The programme could help as many as 300,000 low-income Indian households on reservations. Only 47 percent of such households have phones, compared with 94 percent of households nationwide.
East Palo Alto is a town of 28,000 people, mostly Latinos and blacks, where the ratio of students to computers in the classroom is 28-to-1, compared with 7-to-1 in better-off parts of the country.
Clinton said 100 years ago it was known as Ravenswood and suffered when the transcontinental railroad passed it by. In the information age, he said, ``No one has to be bypassed this time around.'
According to a nationwide telephone poll of 1,014 households commissioned by the Round Table Group, a Chicago-based consortium that focuses on the high-tech industry, 46 percent of Americans live in households with access to the Internet.

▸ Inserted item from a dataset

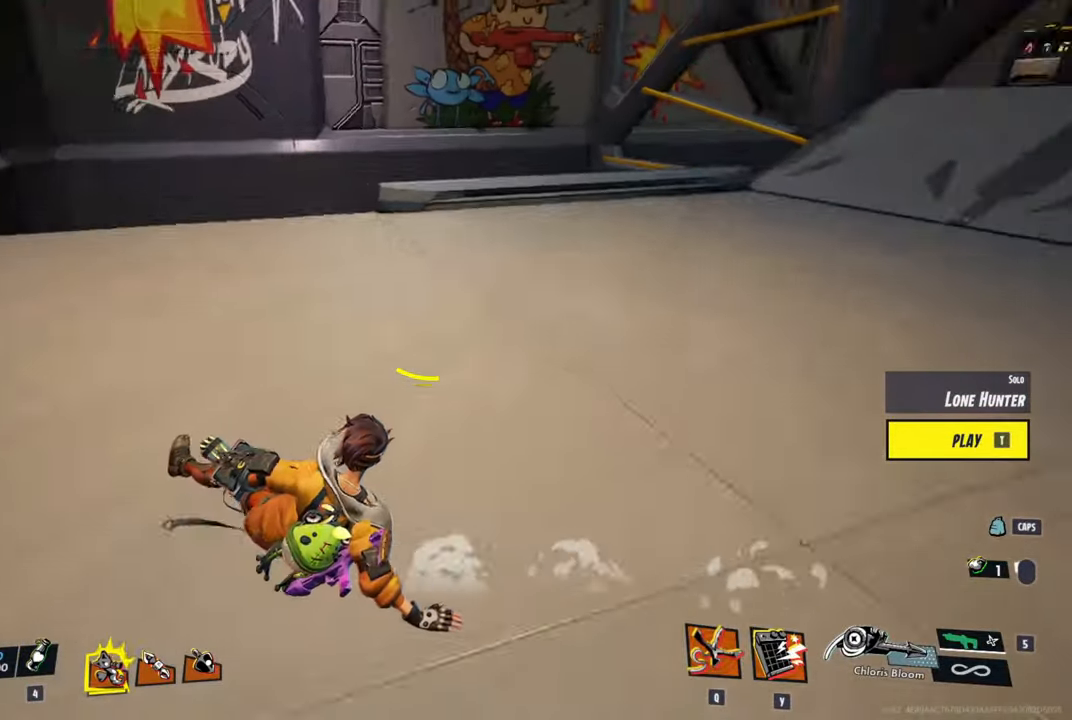
{"keys": ["shift", "w"], "mouse": [], "mouse_move": "still", "events": [[133, "space", "down"], [216, "ctrl", "up"], [316, "space", "up"]]}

But the digital divide looms large: in American households with incomes less than $25,000, 68 percent do not have access to the Internet, and 67 percent of Americans who have not completed high school do not have Internet users in their households.
Clinton was on his third trip devoted to what he calls ``new markets,' areas still plagued by high unemployment despite the lowest national jobless rate in three decades. The president is trying to attract investment to these lagging areas.
Clinton is due to visit Chicago on Tuesday to speak at the COMDEX computer industry trade show.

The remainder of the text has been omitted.